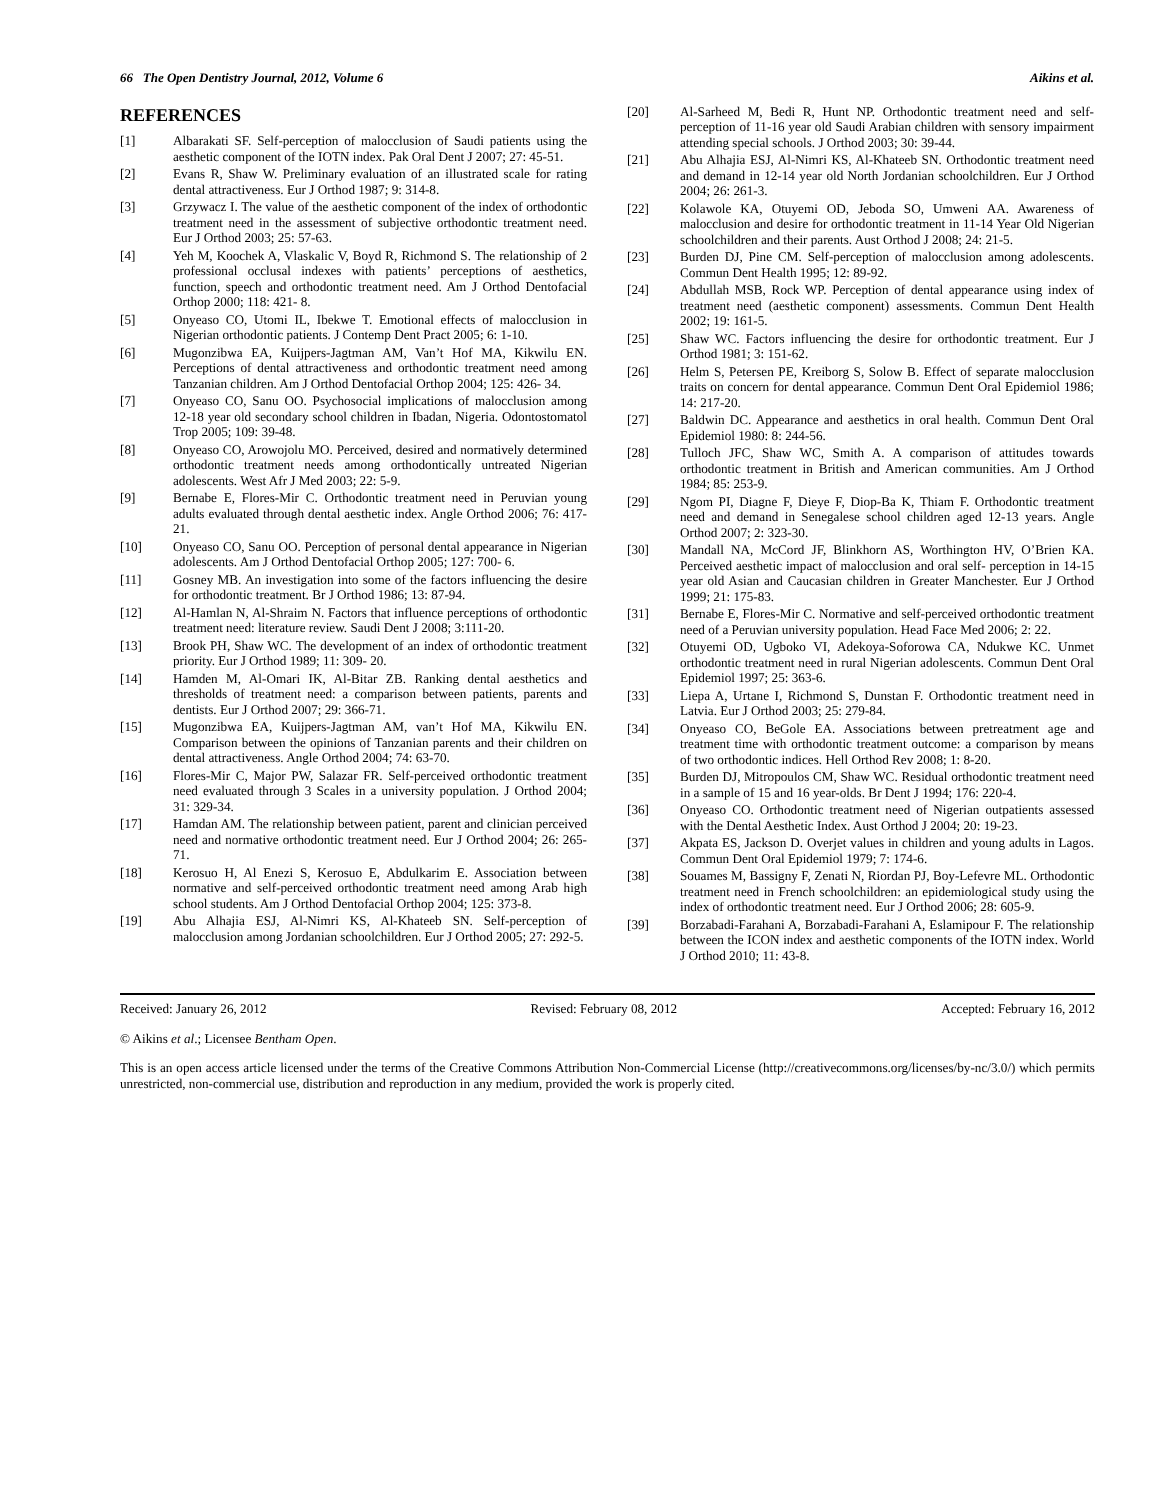66 The Open Dentistry Journal, 2012, Volume 6 Aikins et al.
REFERENCES
[1] Albarakati SF. Self-perception of malocclusion of Saudi patients using the aesthetic component of the IOTN index. Pak Oral Dent J 2007; 27: 45-51.
[2] Evans R, Shaw W. Preliminary evaluation of an illustrated scale for rating dental attractiveness. Eur J Orthod 1987; 9: 314-8.
[3] Grzywacz I. The value of the aesthetic component of the index of orthodontic treatment need in the assessment of subjective orthodontic treatment need. Eur J Orthod 2003; 25: 57-63.
[4] Yeh M, Koochek A, Vlaskalic V, Boyd R, Richmond S. The relationship of 2 professional occlusal indexes with patients’ perceptions of aesthetics, function, speech and orthodontic treatment need. Am J Orthod Dentofacial Orthop 2000; 118: 421- 8.
[5] Onyeaso CO, Utomi IL, Ibekwe T. Emotional effects of malocclusion in Nigerian orthodontic patients. J Contemp Dent Pract 2005; 6: 1-10.
[6] Mugonzibwa EA, Kuijpers-Jagtman AM, Van’t Hof MA, Kikwilu EN. Perceptions of dental attractiveness and orthodontic treatment need among Tanzanian children. Am J Orthod Dentofacial Orthop 2004; 125: 426- 34.
[7] Onyeaso CO, Sanu OO. Psychosocial implications of malocclusion among 12-18 year old secondary school children in Ibadan, Nigeria. Odontostomatol Trop 2005; 109: 39-48.
[8] Onyeaso CO, Arowojolu MO. Perceived, desired and normatively determined orthodontic treatment needs among orthodontically untreated Nigerian adolescents. West Afr J Med 2003; 22: 5-9.
[9] Bernabe E, Flores-Mir C. Orthodontic treatment need in Peruvian young adults evaluated through dental aesthetic index. Angle Orthod 2006; 76: 417-21.
[10] Onyeaso CO, Sanu OO. Perception of personal dental appearance in Nigerian adolescents. Am J Orthod Dentofacial Orthop 2005; 127: 700- 6.
[11] Gosney MB. An investigation into some of the factors influencing the desire for orthodontic treatment. Br J Orthod 1986; 13: 87-94.
[12] Al-Hamlan N, Al-Shraim N. Factors that influence perceptions of orthodontic treatment need: literature review. Saudi Dent J 2008; 3:111-20.
[13] Brook PH, Shaw WC. The development of an index of orthodontic treatment priority. Eur J Orthod 1989; 11: 309- 20.
[14] Hamden M, Al-Omari IK, Al-Bitar ZB. Ranking dental aesthetics and thresholds of treatment need: a comparison between patients, parents and dentists. Eur J Orthod 2007; 29: 366-71.
[15] Mugonzibwa EA, Kuijpers-Jagtman AM, van’t Hof MA, Kikwilu EN. Comparison between the opinions of Tanzanian parents and their children on dental attractiveness. Angle Orthod 2004; 74: 63-70.
[16] Flores-Mir C, Major PW, Salazar FR. Self-perceived orthodontic treatment need evaluated through 3 Scales in a university population. J Orthod 2004; 31: 329-34.
[17] Hamdan AM. The relationship between patient, parent and clinician perceived need and normative orthodontic treatment need. Eur J Orthod 2004; 26: 265-71.
[18] Kerosuo H, Al Enezi S, Kerosuo E, Abdulkarim E. Association between normative and self-perceived orthodontic treatment need among Arab high school students. Am J Orthod Dentofacial Orthop 2004; 125: 373-8.
[19] Abu Alhajia ESJ, Al-Nimri KS, Al-Khateeb SN. Self-perception of malocclusion among Jordanian schoolchildren. Eur J Orthod 2005; 27: 292-5.
[20] Al-Sarheed M, Bedi R, Hunt NP. Orthodontic treatment need and self-perception of 11-16 year old Saudi Arabian children with sensory impairment attending special schools. J Orthod 2003; 30: 39-44.
[21] Abu Alhajia ESJ, Al-Nimri KS, Al-Khateeb SN. Orthodontic treatment need and demand in 12-14 year old North Jordanian schoolchildren. Eur J Orthod 2004; 26: 261-3.
[22] Kolawole KA, Otuyemi OD, Jeboda SO, Umweni AA. Awareness of malocclusion and desire for orthodontic treatment in 11-14 Year Old Nigerian schoolchildren and their parents. Aust Orthod J 2008; 24: 21-5.
[23] Burden DJ, Pine CM. Self-perception of malocclusion among adolescents. Commun Dent Health 1995; 12: 89-92.
[24] Abdullah MSB, Rock WP. Perception of dental appearance using index of treatment need (aesthetic component) assessments. Commun Dent Health 2002; 19: 161-5.
[25] Shaw WC. Factors influencing the desire for orthodontic treatment. Eur J Orthod 1981; 3: 151-62.
[26] Helm S, Petersen PE, Kreiborg S, Solow B. Effect of separate malocclusion traits on concern for dental appearance. Commun Dent Oral Epidemiol 1986; 14: 217-20.
[27] Baldwin DC. Appearance and aesthetics in oral health. Commun Dent Oral Epidemiol 1980: 8: 244-56.
[28] Tulloch JFC, Shaw WC, Smith A. A comparison of attitudes towards orthodontic treatment in British and American communities. Am J Orthod 1984; 85: 253-9.
[29] Ngom PI, Diagne F, Dieye F, Diop-Ba K, Thiam F. Orthodontic treatment need and demand in Senegalese school children aged 12-13 years. Angle Orthod 2007; 2: 323-30.
[30] Mandall NA, McCord JF, Blinkhorn AS, Worthington HV, O’Brien KA. Perceived aesthetic impact of malocclusion and oral self- perception in 14-15 year old Asian and Caucasian children in Greater Manchester. Eur J Orthod 1999; 21: 175-83.
[31] Bernabe E, Flores-Mir C. Normative and self-perceived orthodontic treatment need of a Peruvian university population. Head Face Med 2006; 2: 22.
[32] Otuyemi OD, Ugboko VI, Adekoya-Soforowa CA, Ndukwe KC. Unmet orthodontic treatment need in rural Nigerian adolescents. Commun Dent Oral Epidemiol 1997; 25: 363-6.
[33] Liepa A, Urtane I, Richmond S, Dunstan F. Orthodontic treatment need in Latvia. Eur J Orthod 2003; 25: 279-84.
[34] Onyeaso CO, BeGole EA. Associations between pretreatment age and treatment time with orthodontic treatment outcome: a comparison by means of two orthodontic indices. Hell Orthod Rev 2008; 1: 8-20.
[35] Burden DJ, Mitropoulos CM, Shaw WC. Residual orthodontic treatment need in a sample of 15 and 16 year-olds. Br Dent J 1994; 176: 220-4.
[36] Onyeaso CO. Orthodontic treatment need of Nigerian outpatients assessed with the Dental Aesthetic Index. Aust Orthod J 2004; 20: 19-23.
[37] Akpata ES, Jackson D. Overjet values in children and young adults in Lagos. Commun Dent Oral Epidemiol 1979; 7: 174-6.
[38] Souames M, Bassigny F, Zenati N, Riordan PJ, Boy-Lefevre ML. Orthodontic treatment need in French schoolchildren: an epidemiological study using the index of orthodontic treatment need. Eur J Orthod 2006; 28: 605-9.
[39] Borzabadi-Farahani A, Borzabadi-Farahani A, Eslamipour F. The relationship between the ICON index and aesthetic components of the IOTN index. World J Orthod 2010; 11: 43-8.
Received: January 26, 2012 Revised: February 08, 2012 Accepted: February 16, 2012
© Aikins et al.; Licensee Bentham Open.
This is an open access article licensed under the terms of the Creative Commons Attribution Non-Commercial License (http://creativecommons.org/licenses/by-nc/3.0/) which permits unrestricted, non-commercial use, distribution and reproduction in any medium, provided the work is properly cited.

#### WHAT TO DO
If a line in the entries holds the string "Burden", it belongs in the tally; state the tally alone.

#### RESULT OF THIS EXERCISE
2